Dokumenttext
Beides. Die Zukunft als Freischaffende ist halt immer unvorhersehbar. Es kann auch mal sein, dass eine Zeitlang wenig Aufträge reinkommen.
Das ist eben auch die Realität von Selbständigen. Aufträge verschieben sich, kommen später oder früher oder gar nicht.
Es ist wichtig, flexibel zu sein und die Aufträge im eigenen Kalender gekonnt zu disponieren.
Habe ich richtig verstanden, dass du praktisch kein Marketing machst, auch nicht über Social Media?
Ja, ich mache wenig – ich komme einfach nicht dazu.
Wie komme ich als Anfängerin an ein gutes Netzwerk?

Aufgaben
**1)** Was kann laut dem Interviewauszug mit Aufträgen geschehen? Nenne alle dort genannten Möglichkeiten.
**2)** Gib die Passage des Interviewauszugs von „Beides. Die Zukunft“ bis „ein gutes Netzwerk?“ wortgetreu wieder.
Als Grundlage dient einzig der Interviewauszug.

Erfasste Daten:
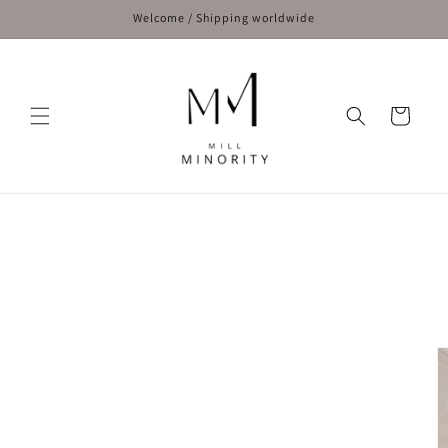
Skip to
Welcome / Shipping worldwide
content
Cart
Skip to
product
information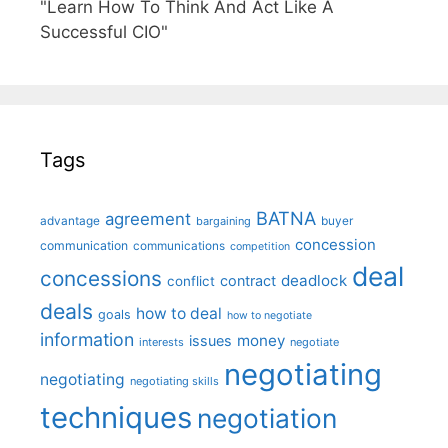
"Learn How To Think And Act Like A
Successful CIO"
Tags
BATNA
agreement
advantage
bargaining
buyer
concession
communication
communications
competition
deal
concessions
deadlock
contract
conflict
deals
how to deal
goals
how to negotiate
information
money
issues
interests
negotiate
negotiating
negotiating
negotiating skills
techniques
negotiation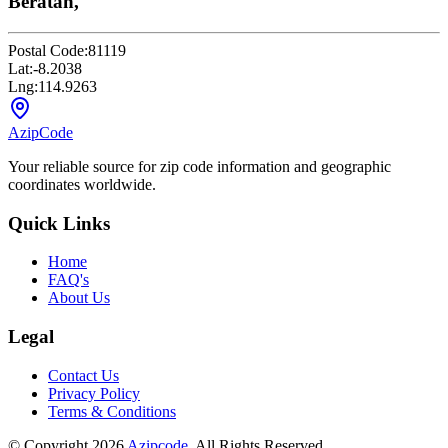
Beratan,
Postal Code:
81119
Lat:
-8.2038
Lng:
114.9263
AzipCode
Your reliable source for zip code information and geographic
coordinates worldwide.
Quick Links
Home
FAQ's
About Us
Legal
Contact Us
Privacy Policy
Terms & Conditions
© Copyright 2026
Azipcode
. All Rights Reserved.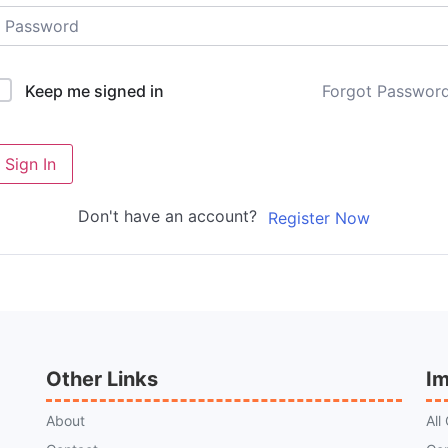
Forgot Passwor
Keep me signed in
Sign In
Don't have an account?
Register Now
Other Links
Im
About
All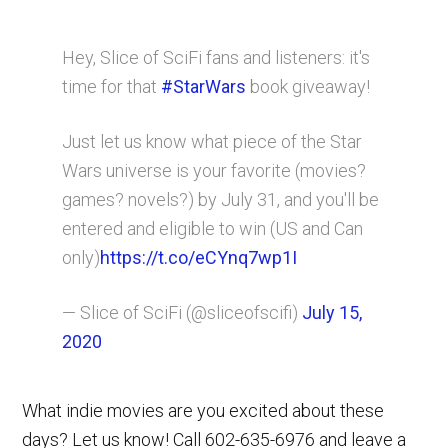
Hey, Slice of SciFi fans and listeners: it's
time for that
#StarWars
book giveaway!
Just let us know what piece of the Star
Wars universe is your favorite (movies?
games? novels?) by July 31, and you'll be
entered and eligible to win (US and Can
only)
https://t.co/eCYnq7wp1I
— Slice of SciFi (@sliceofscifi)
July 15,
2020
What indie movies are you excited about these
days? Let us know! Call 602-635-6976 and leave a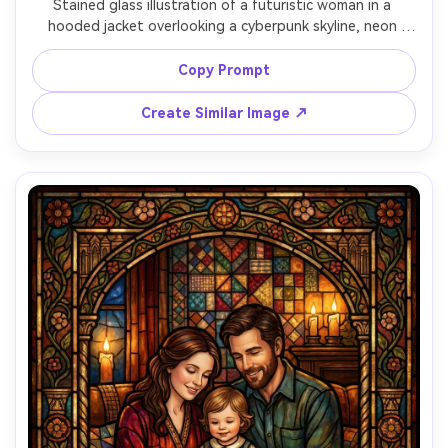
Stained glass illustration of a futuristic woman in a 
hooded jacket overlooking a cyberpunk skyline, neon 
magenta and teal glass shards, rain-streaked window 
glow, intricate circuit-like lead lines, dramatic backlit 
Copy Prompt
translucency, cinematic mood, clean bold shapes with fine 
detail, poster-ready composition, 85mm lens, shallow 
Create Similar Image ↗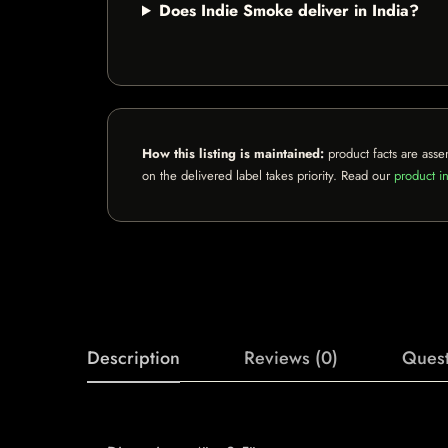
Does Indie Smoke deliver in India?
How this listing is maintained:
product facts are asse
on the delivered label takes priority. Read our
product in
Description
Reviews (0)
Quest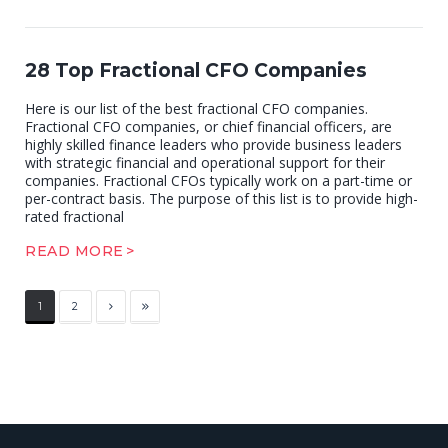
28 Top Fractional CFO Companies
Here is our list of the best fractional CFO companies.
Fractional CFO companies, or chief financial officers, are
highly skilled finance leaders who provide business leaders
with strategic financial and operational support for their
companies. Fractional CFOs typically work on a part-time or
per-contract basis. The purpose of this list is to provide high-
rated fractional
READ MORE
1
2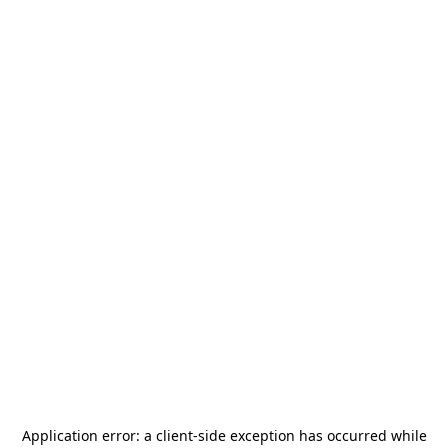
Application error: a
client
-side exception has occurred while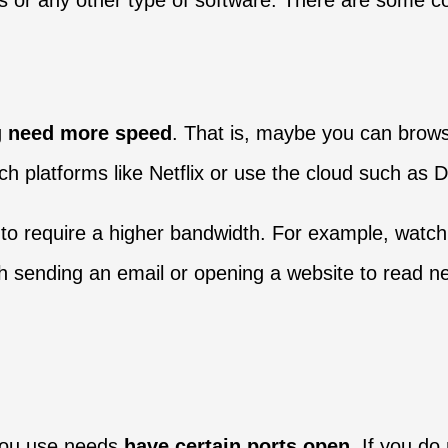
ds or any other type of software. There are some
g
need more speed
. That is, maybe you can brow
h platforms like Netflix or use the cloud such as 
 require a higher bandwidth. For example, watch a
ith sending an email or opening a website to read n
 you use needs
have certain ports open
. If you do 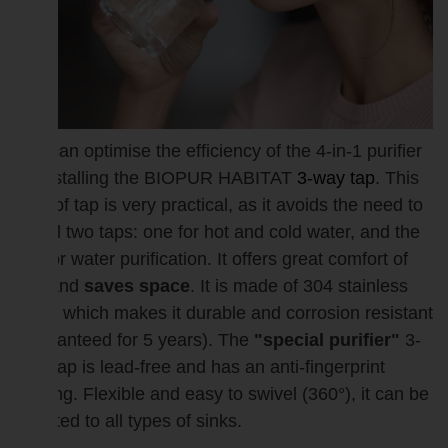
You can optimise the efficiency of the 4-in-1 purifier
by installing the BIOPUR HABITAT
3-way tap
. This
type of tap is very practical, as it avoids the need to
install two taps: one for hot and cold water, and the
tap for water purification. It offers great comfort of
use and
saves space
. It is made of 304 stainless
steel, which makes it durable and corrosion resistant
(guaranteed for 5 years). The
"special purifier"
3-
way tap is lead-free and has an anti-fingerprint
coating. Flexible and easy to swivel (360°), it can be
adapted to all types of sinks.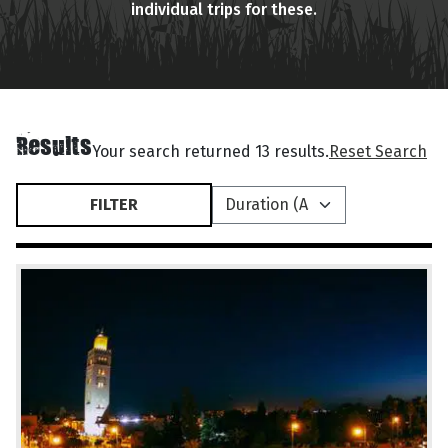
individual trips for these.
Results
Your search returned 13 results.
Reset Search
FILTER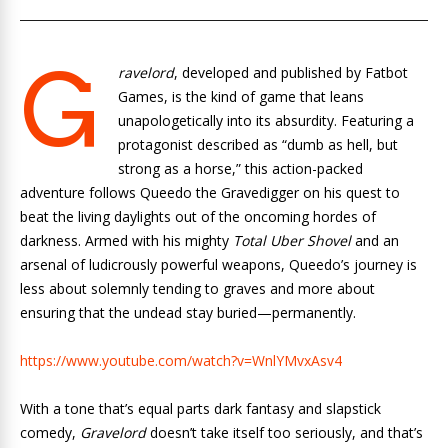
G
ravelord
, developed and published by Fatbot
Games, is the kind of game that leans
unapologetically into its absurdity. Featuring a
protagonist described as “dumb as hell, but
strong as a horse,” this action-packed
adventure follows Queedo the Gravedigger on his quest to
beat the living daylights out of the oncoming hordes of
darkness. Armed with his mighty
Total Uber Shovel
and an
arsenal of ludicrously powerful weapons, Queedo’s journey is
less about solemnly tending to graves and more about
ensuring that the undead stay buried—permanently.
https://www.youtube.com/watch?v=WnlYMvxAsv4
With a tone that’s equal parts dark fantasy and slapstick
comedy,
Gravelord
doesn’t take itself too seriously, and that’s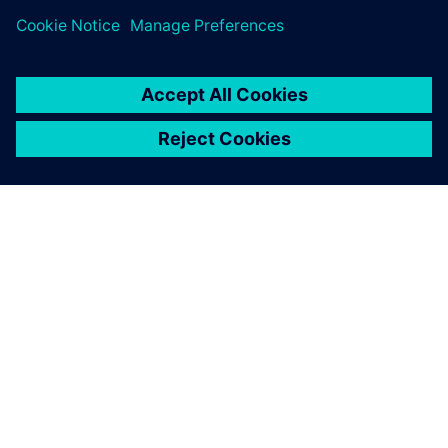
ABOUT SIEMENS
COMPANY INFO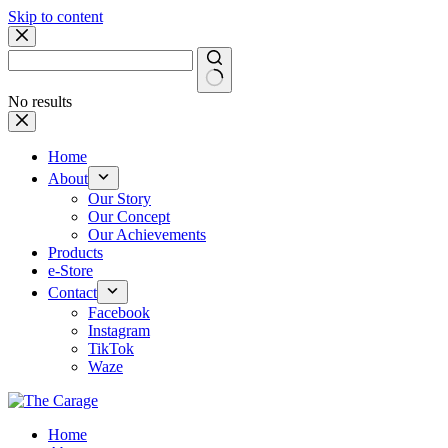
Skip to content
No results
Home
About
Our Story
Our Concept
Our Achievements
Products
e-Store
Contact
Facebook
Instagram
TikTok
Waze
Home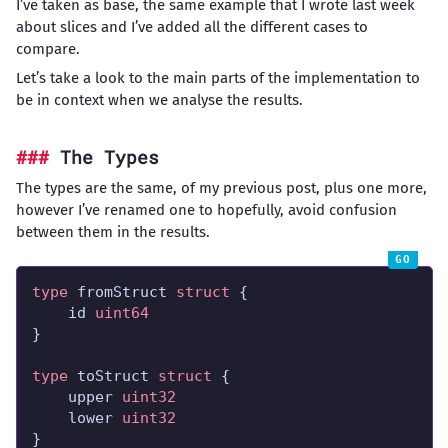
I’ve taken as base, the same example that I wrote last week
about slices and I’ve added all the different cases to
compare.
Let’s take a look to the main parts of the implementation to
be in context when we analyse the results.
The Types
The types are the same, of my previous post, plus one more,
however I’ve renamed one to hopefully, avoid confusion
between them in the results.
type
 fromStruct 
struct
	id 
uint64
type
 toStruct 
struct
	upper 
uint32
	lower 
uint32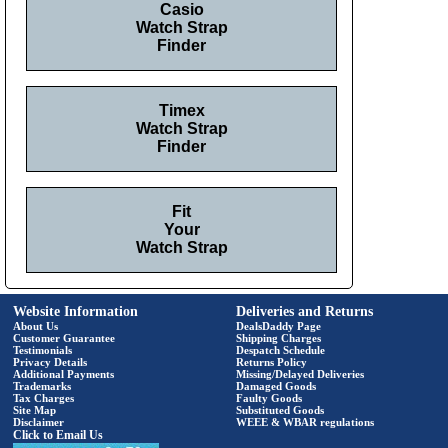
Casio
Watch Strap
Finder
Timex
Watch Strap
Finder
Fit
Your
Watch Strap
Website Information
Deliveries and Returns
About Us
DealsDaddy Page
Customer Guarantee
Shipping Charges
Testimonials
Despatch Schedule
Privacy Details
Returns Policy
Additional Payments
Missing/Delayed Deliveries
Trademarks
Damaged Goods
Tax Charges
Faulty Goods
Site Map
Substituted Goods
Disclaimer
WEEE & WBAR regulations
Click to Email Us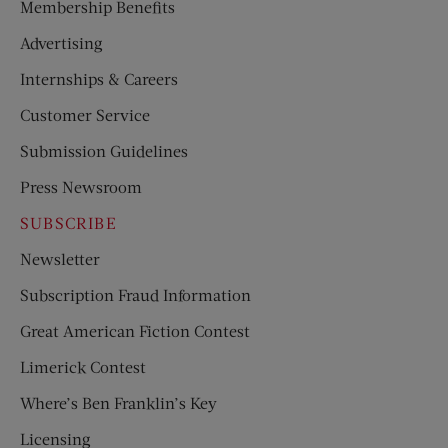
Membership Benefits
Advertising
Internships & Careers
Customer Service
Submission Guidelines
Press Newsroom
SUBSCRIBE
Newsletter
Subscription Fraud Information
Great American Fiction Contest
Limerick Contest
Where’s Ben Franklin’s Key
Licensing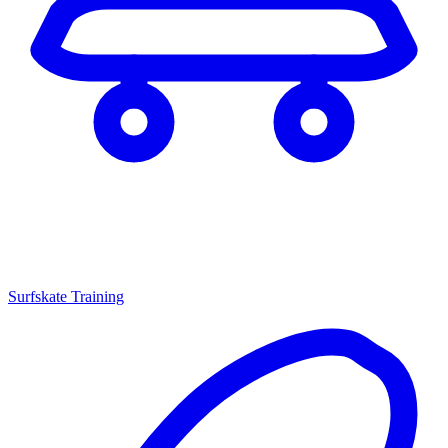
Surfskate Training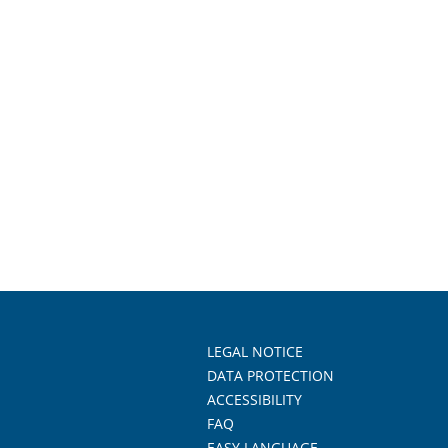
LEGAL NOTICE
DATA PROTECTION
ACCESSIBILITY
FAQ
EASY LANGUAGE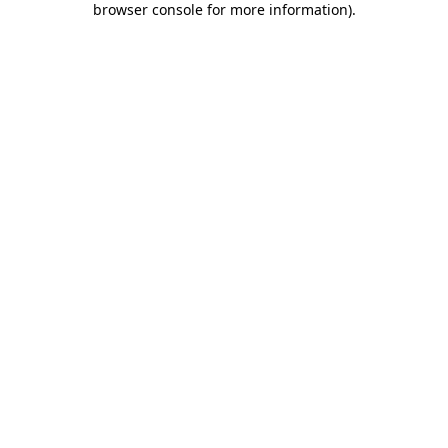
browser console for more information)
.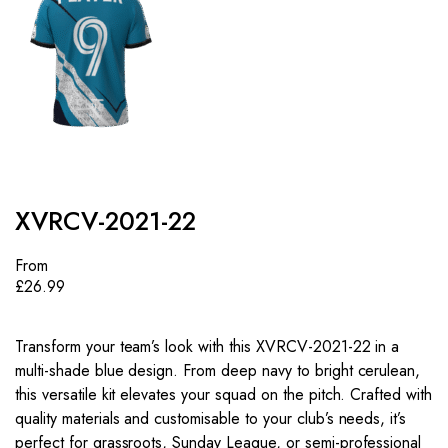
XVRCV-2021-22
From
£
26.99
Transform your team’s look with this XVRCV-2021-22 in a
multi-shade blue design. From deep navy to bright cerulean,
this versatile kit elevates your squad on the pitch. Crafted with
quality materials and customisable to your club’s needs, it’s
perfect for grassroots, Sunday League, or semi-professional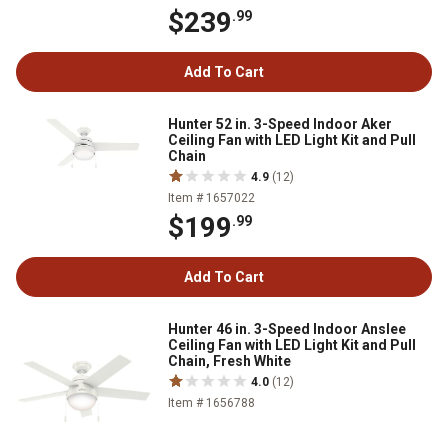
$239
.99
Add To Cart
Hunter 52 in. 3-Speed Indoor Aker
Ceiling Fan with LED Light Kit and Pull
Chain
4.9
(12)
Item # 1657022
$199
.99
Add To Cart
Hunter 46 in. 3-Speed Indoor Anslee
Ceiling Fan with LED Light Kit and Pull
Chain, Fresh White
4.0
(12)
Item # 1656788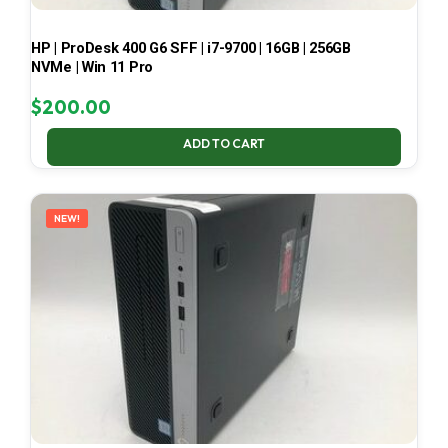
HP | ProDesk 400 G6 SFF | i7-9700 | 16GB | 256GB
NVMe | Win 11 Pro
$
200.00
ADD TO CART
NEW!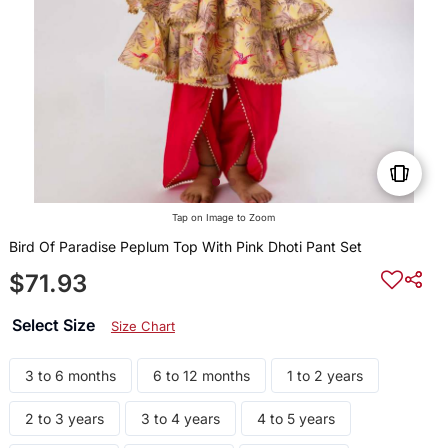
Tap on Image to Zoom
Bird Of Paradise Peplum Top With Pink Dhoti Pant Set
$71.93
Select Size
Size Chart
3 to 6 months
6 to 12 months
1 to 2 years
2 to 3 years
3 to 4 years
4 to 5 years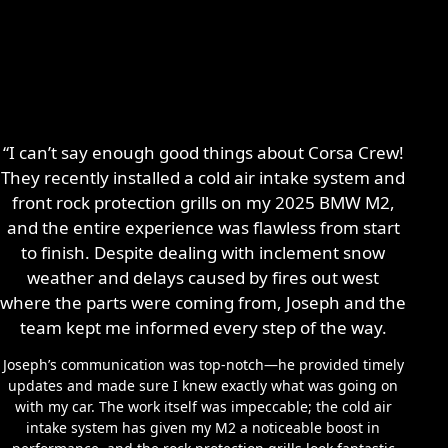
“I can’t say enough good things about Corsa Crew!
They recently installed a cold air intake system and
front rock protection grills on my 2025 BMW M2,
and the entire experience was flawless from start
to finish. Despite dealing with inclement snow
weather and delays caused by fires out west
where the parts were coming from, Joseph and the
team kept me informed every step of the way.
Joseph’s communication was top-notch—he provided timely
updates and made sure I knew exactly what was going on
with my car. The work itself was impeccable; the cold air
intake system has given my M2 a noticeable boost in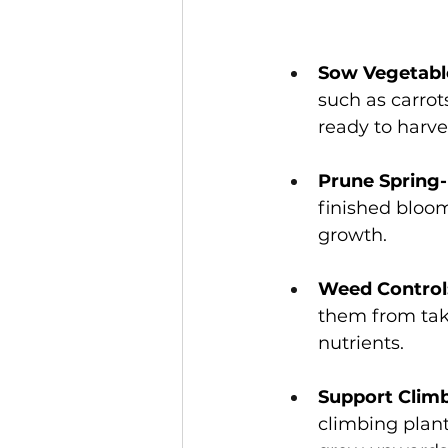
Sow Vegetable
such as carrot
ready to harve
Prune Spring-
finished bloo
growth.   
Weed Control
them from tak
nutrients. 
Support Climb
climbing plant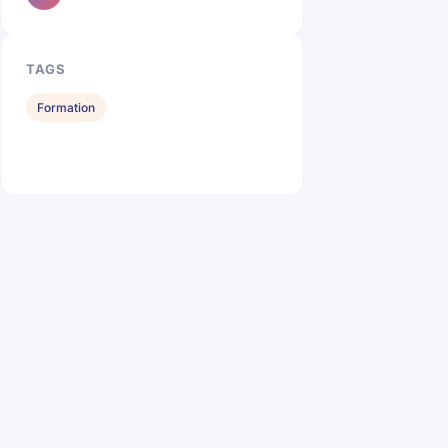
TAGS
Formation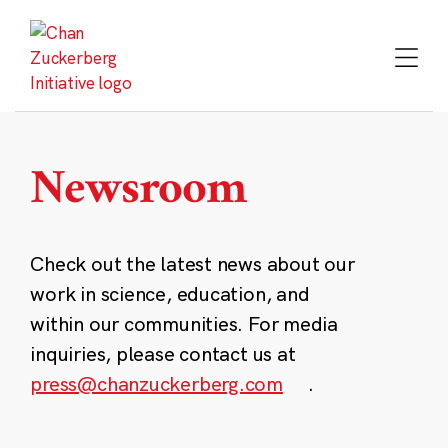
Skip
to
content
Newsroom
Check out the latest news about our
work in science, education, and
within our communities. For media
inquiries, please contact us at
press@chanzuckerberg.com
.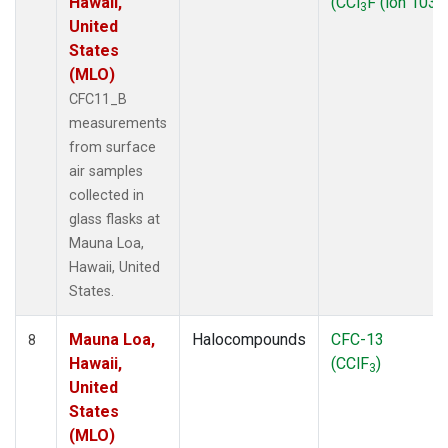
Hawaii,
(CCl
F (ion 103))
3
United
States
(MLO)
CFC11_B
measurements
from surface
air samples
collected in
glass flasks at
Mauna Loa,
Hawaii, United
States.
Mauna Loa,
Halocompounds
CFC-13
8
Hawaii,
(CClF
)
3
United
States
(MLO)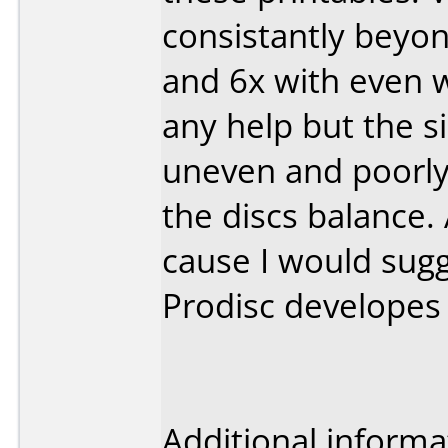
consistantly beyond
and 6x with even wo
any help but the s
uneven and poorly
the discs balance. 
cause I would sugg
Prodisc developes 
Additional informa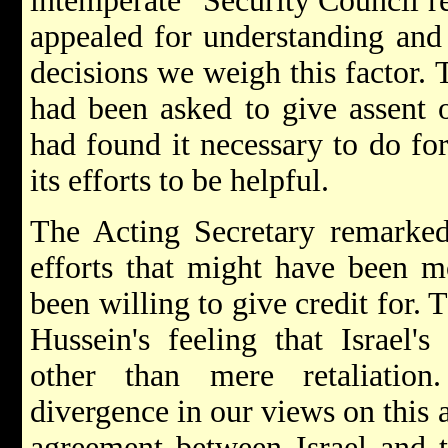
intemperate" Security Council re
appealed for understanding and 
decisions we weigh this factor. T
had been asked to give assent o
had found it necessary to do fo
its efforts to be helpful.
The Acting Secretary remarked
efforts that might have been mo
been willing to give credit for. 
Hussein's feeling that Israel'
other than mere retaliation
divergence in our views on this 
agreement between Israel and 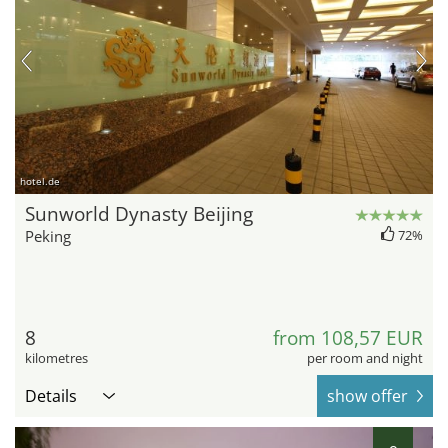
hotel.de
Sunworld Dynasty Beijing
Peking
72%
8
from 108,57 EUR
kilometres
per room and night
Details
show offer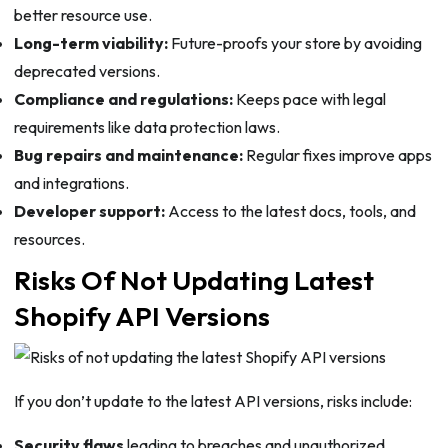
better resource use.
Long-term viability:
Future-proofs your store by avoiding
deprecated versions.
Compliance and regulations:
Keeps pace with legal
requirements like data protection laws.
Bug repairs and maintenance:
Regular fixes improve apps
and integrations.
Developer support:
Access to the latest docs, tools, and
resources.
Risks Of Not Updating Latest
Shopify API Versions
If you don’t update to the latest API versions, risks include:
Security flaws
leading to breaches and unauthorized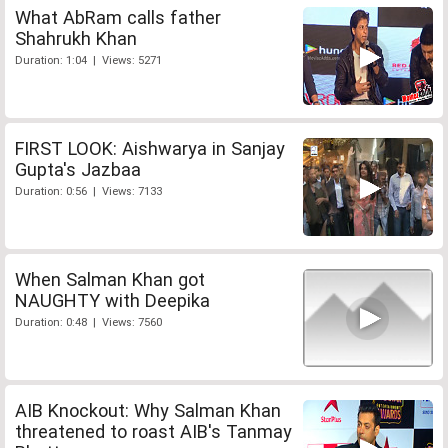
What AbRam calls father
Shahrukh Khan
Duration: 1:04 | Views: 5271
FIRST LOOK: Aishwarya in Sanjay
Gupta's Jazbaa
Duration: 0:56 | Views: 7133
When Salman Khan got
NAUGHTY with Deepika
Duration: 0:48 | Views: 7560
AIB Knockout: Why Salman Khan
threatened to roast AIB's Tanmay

Lösungen
**1)**
- Sie verschieben sich.
- Sie kommen später.
- Sie kommen früher.
- Sie kommen gar nicht.

**2)**
Beides. Die Zukunft als Freischaffende ist halt immer unvorhersehbar. Es kann auch mal sein, dass eine Zeitlang wenig Aufträge reinkommen.
Das ist eben auch die Realität von Selbständigen. Aufträge verschieben sich, kommen später oder früher oder gar nicht.
Es ist wichtig, flexibel zu sein und die Aufträge im eigenen Kalender gekonnt zu disponieren.
Habe ich richtig verstanden, dass du praktisch kein Marketing machst, auch nicht über Social Media?
Ja, ich mache wenig – ich komme einfach nicht dazu.
Wie komme ich als Anfängerin an ein gutes Netzwerk?